No More Worshipping The Beautiful People

Oh, you beautiful people.

I see you, and we all see you.

They make movies about you, TV shows, even the newspapers can’t keep their eyes away. Instagram is full of you.

You have worked your way through a system, whatever that system happens to be.  It’s the system that says you must be beautiful to play, that you must be narrow and carved into (instead of out of, you see) marble.

It is a system that means the people look at you.  And we, we all of us, we have been trained to pay attention ourselves, to fall into the system in learning that our job is to look, and to eat you up, and to buy you if we can, insert your voices into our ears and your looks into our eyes.

You are the beautiful people.  You could work in politics.  You could work in media.  You could work in nonprofits, helping the poor people, even.  

You don’t have to be a model, just beautiful enough to gain entrance.  Just beautiful enough to be considered valid.  Just carved enough to fit into the puzzle piece they have carved into the doorway to join them.

If you’re doing it right, you’ll be at galas.  If you do it perfectly, you’ll be at the Met Gala, and we will trend you, and we will ogle you, and we will applaud because you are our leaders in your own way.  You beautiful people.

It’s not that you have to be good looking, even, although that helps.  To be beautiful is to cut yourself into the image that projects, “I know.  I am great.  I glow with the energy of one of the chosen ones who stands atop you lowly people.”

We have been trained from an ancient age to live in a world of monarchs. Glittery people who tell us, “The way I am is the way a great human is.  Look at me and wish you were me.”

But we have destroyed the monarchs (although we keep trying to bring them back, and they keep returning but in uglier, more convoluted forms, sneaking in through the cracks of our hate and insecurities).  And so without proper monarchs, we are left with you.  With you beautiful people who sell and buy the myth all at once.  And we, us ugly people, the people who make up the everything of humanity (a political group once called us the 99%, but this isn’t just economic, this gilded monarchy), we buy into it because we grew up on the same stories you did.

The stories that always centered the beautiful, glittery, autocrats.  The prince who saves the princess.

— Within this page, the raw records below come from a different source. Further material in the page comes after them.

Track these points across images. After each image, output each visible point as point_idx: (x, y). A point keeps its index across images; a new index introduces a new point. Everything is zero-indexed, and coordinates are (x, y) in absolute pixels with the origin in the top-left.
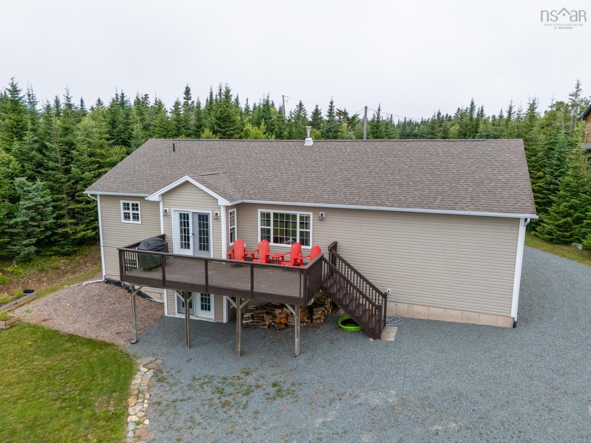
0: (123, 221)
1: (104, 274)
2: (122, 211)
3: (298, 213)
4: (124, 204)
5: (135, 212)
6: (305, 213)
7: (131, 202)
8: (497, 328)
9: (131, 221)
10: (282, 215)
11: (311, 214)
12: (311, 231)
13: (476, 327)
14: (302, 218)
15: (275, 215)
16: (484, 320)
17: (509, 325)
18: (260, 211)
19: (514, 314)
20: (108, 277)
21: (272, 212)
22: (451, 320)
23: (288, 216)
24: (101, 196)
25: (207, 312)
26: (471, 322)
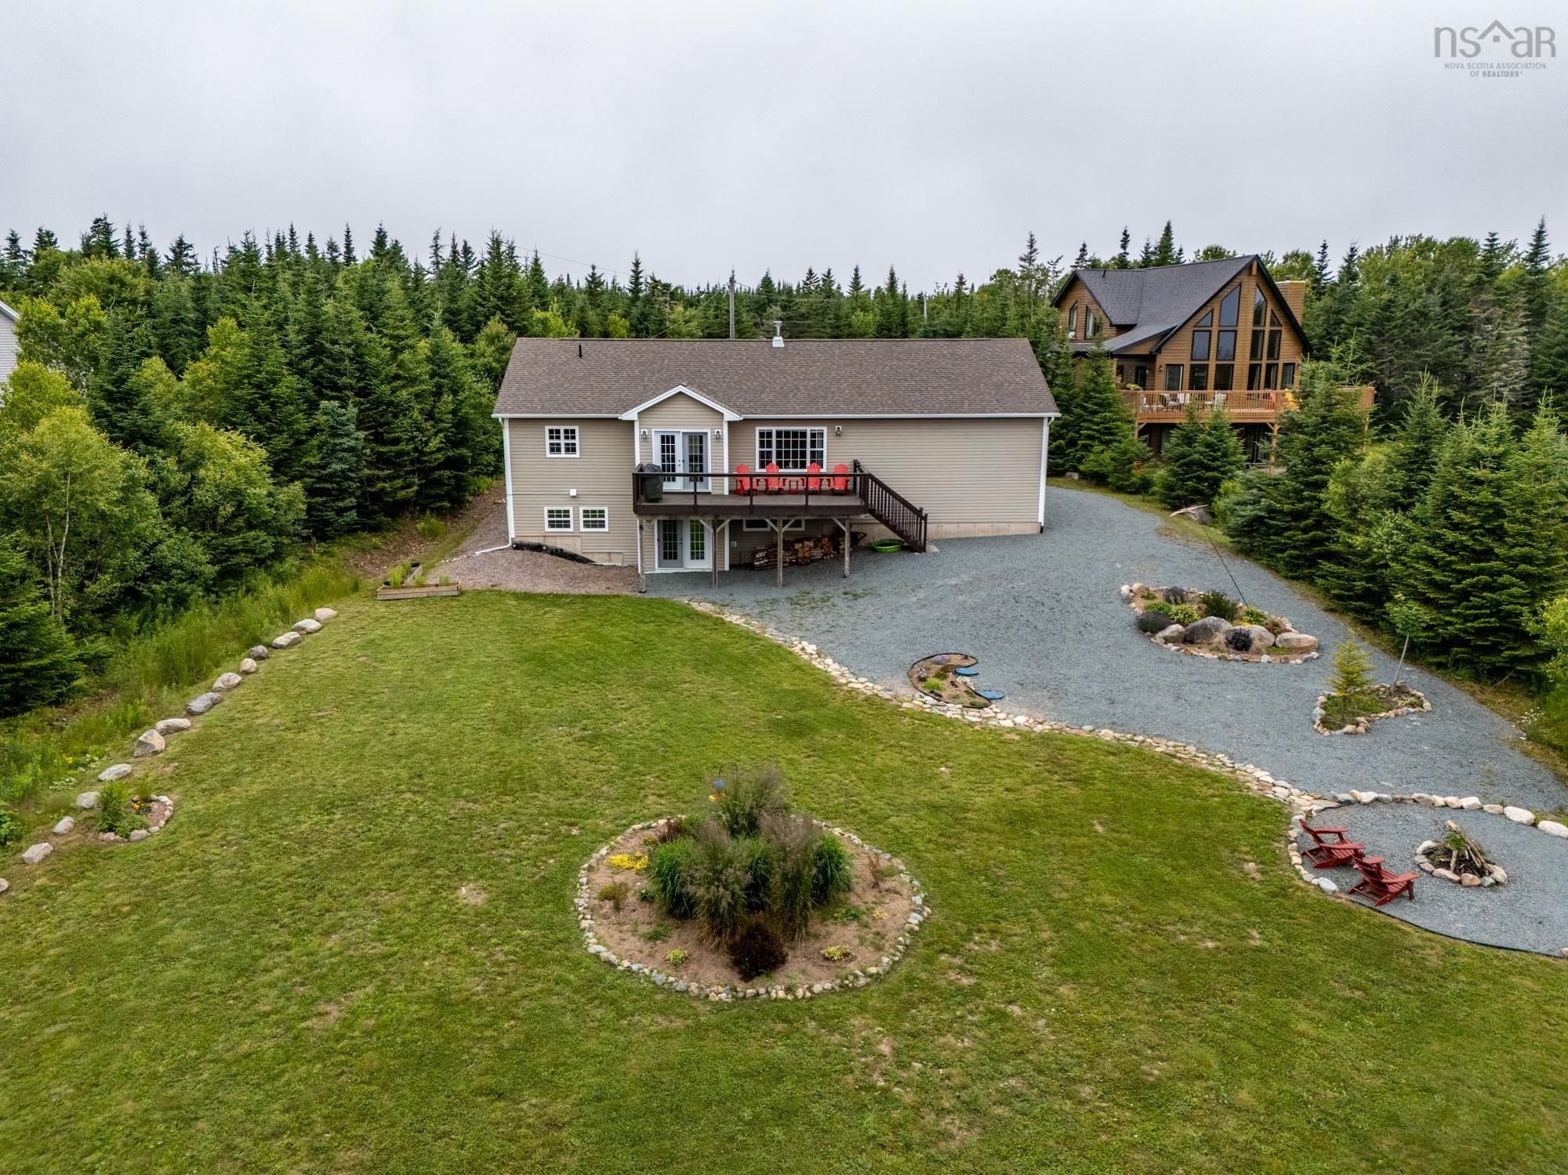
0: (549, 455)
1: (512, 534)
2: (548, 441)
3: (809, 429)
4: (551, 431)
5: (570, 441)
6: (817, 428)
7: (562, 428)
8: (1026, 535)
9: (563, 454)
10: (787, 434)
11: (825, 429)
12: (825, 449)
13: (1005, 537)
14: (813, 435)
15: (779, 434)
16: (1014, 529)
17: (1035, 530)
18: (758, 429)
19: (1041, 519)
20: (518, 540)
21: (774, 429)
22: (981, 535)
23: (795, 434)
24: (511, 420)
25: (700, 561)
26: (1001, 534)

The princess who grows legs so she can marry the prince.  The street rat who became a prince.  The lion king.

Our books center around people who change the world.  Even our stories about leaders center on the great ones, no space for the people on the ground who fought alongside.  Only the big ones, in retrospect turned into glittery objects when they were once simply the ugly people looked down on, hated even, by the beautiful people.

We want kings because we have been told that these are the stories of life, the reality of humanity.  That stories center around them, and that all else are bit players.  By living through them we can imagine that we’re one of them without realizing that we’ve been turned into the ugly ones, the people who die in the story without being noticed or cried over.

No one cries over the people who die in superhero movies, even when millions die in epic scenes that rival our worst tragedies.  No, those moments are celebrated because the good guys won, and the bad guys lost.

We cry when Iron Man dies.  We cry when the beautiful above-humans die.  The semi-gods who fight for the tiny women.

But don’t worry! they tell us.  You could be a hero.  That’s the bait and the hook that we bite, that drags us along the ocean of life as we give them our dreams and our money and our hopes and our very stories.

You could be beautiful one day! Just act like them.  You could be glittered! Just dress like them.  You could be at a gala one day! Just buy what they buy, act like they act, walk like they walk, talk like they talk, do what they do, believe in what they believe, look down on who they look down on, and most of all, glorify the highest ones, the glitteriest ones.

The beautiful person is the personification of hierarchy.  The concept that there is a holier, better, humaner, beautifuler person than you, no matter how high you go, and that there is one best one at the top.  Your job is to dream that you might one day reach that point.  Your job is to buy into the hierarchy, to walk along it, fight to be it.

The worst sin?  Rejecting it all.  Saying, “I do not want to be beautiful.  Because it is the ugly that is beautiful.”

But that is the path, you see, to ending the life-long pursuit of beauty.

When we stop trying to beautiful, we realize we’re already beautiful.

When we reject hierarchy, we stand on the firm ground of a humanity that stands, in reality, at the same level.

When we stop telling stories about great people, we start telling stories about ourselves, and realize we are great.

So, ugly people, let’s start telling a new story.  One where beauty exists not because we have carved ourselves into something, but because we are already carved in the shape of the divine, of the perfect.  Where each story matters.  Where each person matters.  Where we are all peasants, and thus all monarchs.